September Commentary

By October 15, 2015 No Comments

“Don’t Listen to the Voice of Your Low Moment.” 

I can’t remember who gave me this wise advice, but I think it was my father. Dad has been an incredible investor his entire life, and it would be fitting that he gave me this guidance along with his thoughts about the wasted energy involving “worry.” I think this approach to life is also very applicable to investing and much of the volatility experienced by all in the past quarter. Additionally, the month of September was unpleasant by any measure. The performance of the S&P 500 for the month was (2.53%). More painful is that the S&P is negative 6.59 for the year through September with the Dow Jones and NASDAQ being equally painful. But, much of our stress can be averted by a simple strategy. The most important principle is to have enough “cash” on hand to ride thorough the storm. That is one of the most important points about investing assets in any stock market. The 3 requirements for successful investing in the capital markets are: time, accessible liquidity, and the proper risk tolerance. Without any of these 3 criteria, an individual investor is not adequately equipped for the common ups and downs of markets. Some people would add patience as a close fourth requirement, but I believe patience to be part of the time element requirement. 
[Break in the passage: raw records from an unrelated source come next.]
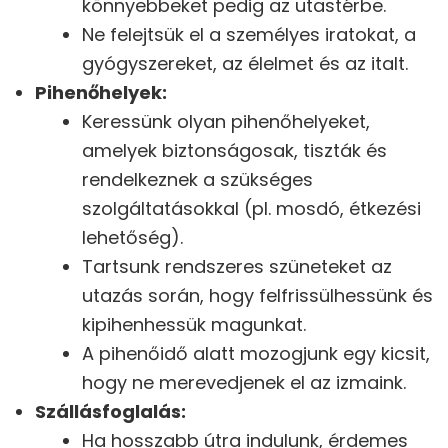
könnyebbeket pedig az utastérbe.
Ne felejtsük el a személyes iratokat, a
gyógyszereket, az élelmet és az italt.
Pihenőhelyek:
Keressünk olyan pihenőhelyeket,
amelyek biztonságosak, tiszták és
rendelkeznek a szükséges
szolgáltatásokkal (pl. mosdó, étkezési
lehetőség).
Tartsunk rendszeres szüneteket az
utazás során, hogy felfrissülhessünk és
kipihenhessük magunkat.
A pihenőidő alatt mozogjunk egy kicsit,
hogy ne merevedjenek el az izmaink.
Szállásfoglalás:
Ha hosszabb útra indulunk, érdemes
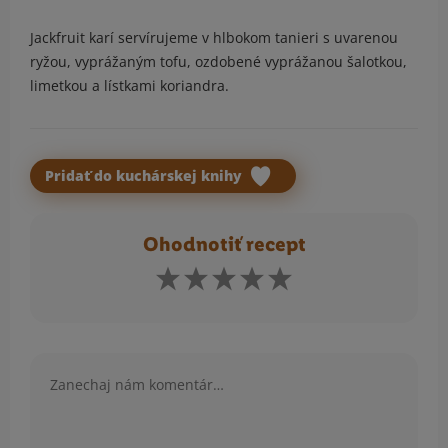
Jackfruit karí servírujeme v hlbokom tanieri s uvarenou
ryžou, vyprážaným tofu, ozdobené vyprážanou šalotkou,
limetkou a lístkami koriandra.
Pridať do kuchárskej knihy
Ohodnotiť recept
Komentár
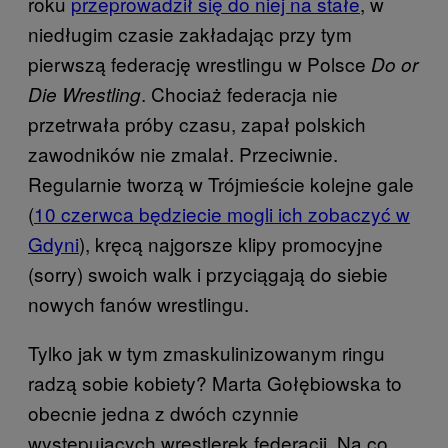
roku
przeprowadził się do niej na stałe
, w
niedługim czasie zakładając przy tym
pierwszą federację wrestlingu w Polsce
Do or
. Chociaż federacja nie
Die Wrestling
przetrwała próby czasu, zapał polskich
zawodników nie zmalał. Przeciwnie.
Regularnie tworzą w Trójmieście kolejne gale
(
10 czerwca będziecie mogli ich zobaczyć w
Gdyni
), kręcą najgorsze klipy promocyjne
(sorry) swoich walk i przyciągają do siebie
nowych fanów wrestlingu.
Tylko jak w tym zmaskulinizowanym ringu
radzą sobie kobiety? Marta Gołębiowska to
obecnie jedna z dwóch czynnie
występujących wrestlerek federacji. Na co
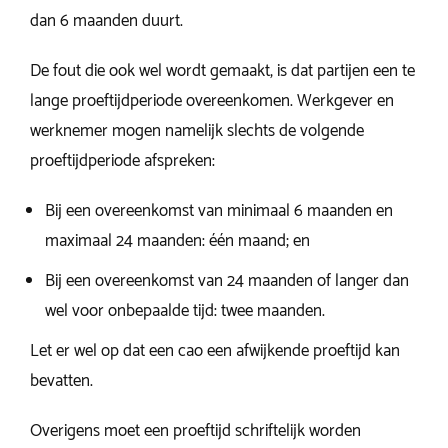
dan 6 maanden duurt.
De fout die ook wel wordt gemaakt, is dat partijen een te
lange proeftijdperiode overeenkomen. Werkgever en
werknemer mogen namelijk slechts de volgende
proeftijdperiode afspreken:
Bij een overeenkomst van minimaal 6 maanden en
maximaal 24 maanden: één maand; en
Bij een overeenkomst van 24 maanden of langer dan
wel voor onbepaalde tijd: twee maanden.
Let er wel op dat een cao een afwijkende proeftijd kan
bevatten.
Overigens moet een proeftijd schriftelijk worden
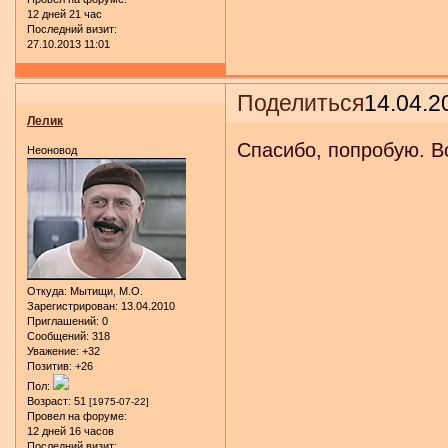
12 дней 21 час
Последний визит:
27.10.2013 11:01
Поделиться
14.04.2
Лелик
Спасибо, попробую. В
Неоновод
Откуда:
Мытищи, М.О.
Зарегистрирован
: 13.04.2010
Приглашений:
0
Сообщений:
318
Уважение:
+32
Позитив:
+26
Пол:
Возраст:
51
[1975-07-22]
Провел на форуме:
12 дней 16 часов
Последний визит:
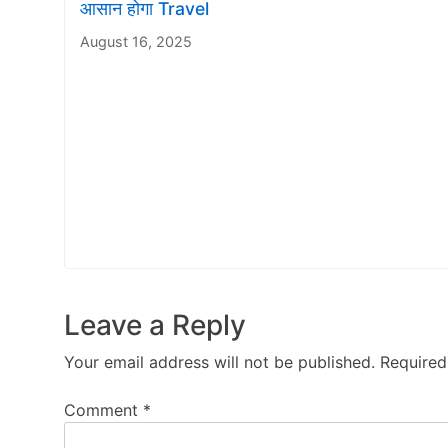
आसान होगा Travel
August 16, 2025
Leave a Reply
Your email address will not be published.
Required
Comment
*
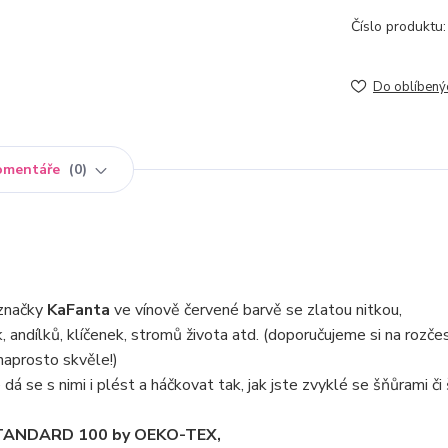
Číslo produktu:
Do oblíbený
omentáře
0
značky
KaFanta
ve vínově červené barvě se zlatou nitkou,
 andílků, klíčenek, stromů života atd. (doporučujeme si na rozče
naprosto skvěle!)
dá se s nimi i plést a háčkovat tak, jak jste zvyklé se šňůrami či
m STANDARD 100 by OEKO-TEX,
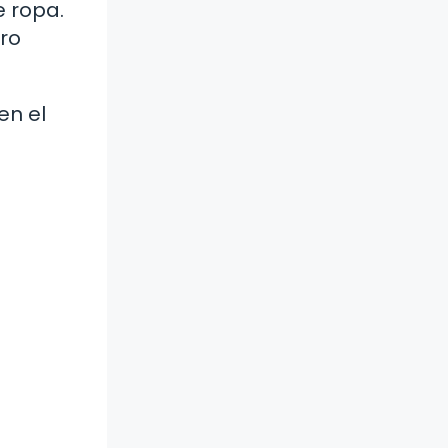
e ropa.
tro
en el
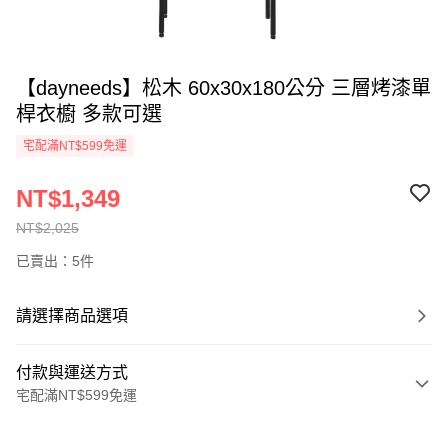
【dayneeds】松木 60x30x180公分 三層烤漆單
桿衣櫥 多款可選
宅配滿NT$599免運
NT$1,349
NT$2,025
已賣出：5件
請選擇商品選項
付款與運送方式
宅配滿NT$599免運
付款方式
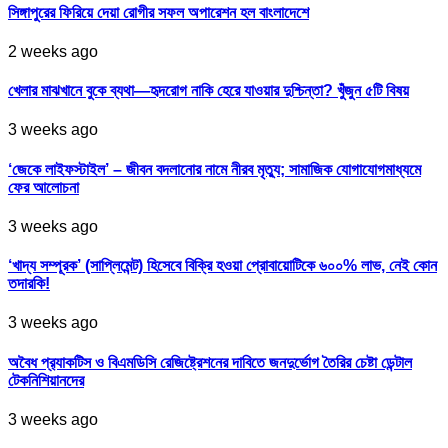
সিঙ্গাপুরের ফিরিয়ে দেয়া রোগীর সফল অপারেশন হল বাংলাদেশে
2 weeks ago
খেলার মাঝখানে বুকে ব্যথা—হৃদরোগ নাকি হেরে যাওয়ার দুশ্চিন্তা? খুঁজুন ৫টি বিষয়
3 weeks ago
‘জেকে লাইফস্টাইল’ – জীবন বদলানোর নামে নীরব মৃত্যু; সামাজিক যোগাযোগমাধ্যমে
ফের আলোচনা
3 weeks ago
‘খাদ্য সম্পূরক’ (সাপ্লিমেন্ট) হিসেবে বিক্রি হওয়া প্রোবায়োটিকে ৬০০% লাভ, নেই কোন
তদারকি!
3 weeks ago
অবৈধ প্র‍্যাকটিস ও বিএমডিসি রেজিষ্ট্রেশনের দাবিতে জনদুর্ভোগ তৈরির চেষ্টা ডেন্টাল
টেকনিশিয়ানদের
3 weeks ago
The most important thing that any of us can do at this time is take the following 3 action steps: first, set up an appointment with A.G. Campbell Advisory for a year end strategy session. We want to talk with you! This session is to review goals, liquidity, and the amount of money invested in the capital markets. We will also review upcoming needs, and risk tolerance. Second, expect to use down markets like this one to be opportunistic about repositioning for the purpose of not paying capital gains taxes and upgrading quality at lower market prices. Third, and finally, be open to new ideas about how to accomplish your goals and making sure that you don‘t own assets, real estate or anything that has outlived its usefulness to you or your family. When we do find these investments, there is often tremendous nostalgia involved which makes letting go emotionally difficult. Just remember: things are just things and why let the tail wag the dog? How crazy would it be to be a prisoner of things that are supposed to make your life better? Don’t do it, and a review with us will make sure that this doesn’t happen. 

Finally, it is normal to feel awful when the markets are down by 7% in one quarter! It is also very normal to feel like your stocks will never recover, you are doomed, and the world is coming to an end. Again, this is unpleasant but normal. What history tells us is that, “so far,” this has NEVER been true. For those people who like to worry and say, “Well, this time it’s different because of a, b, and c.” I give them a big fat raspberry because the only difference is that it’s now and not 2008. By the way, had you held many of our investments since 2008, you would have regained your losses and made up more ground in many cases. The point is to take action about things that you can control and leave the rest to us.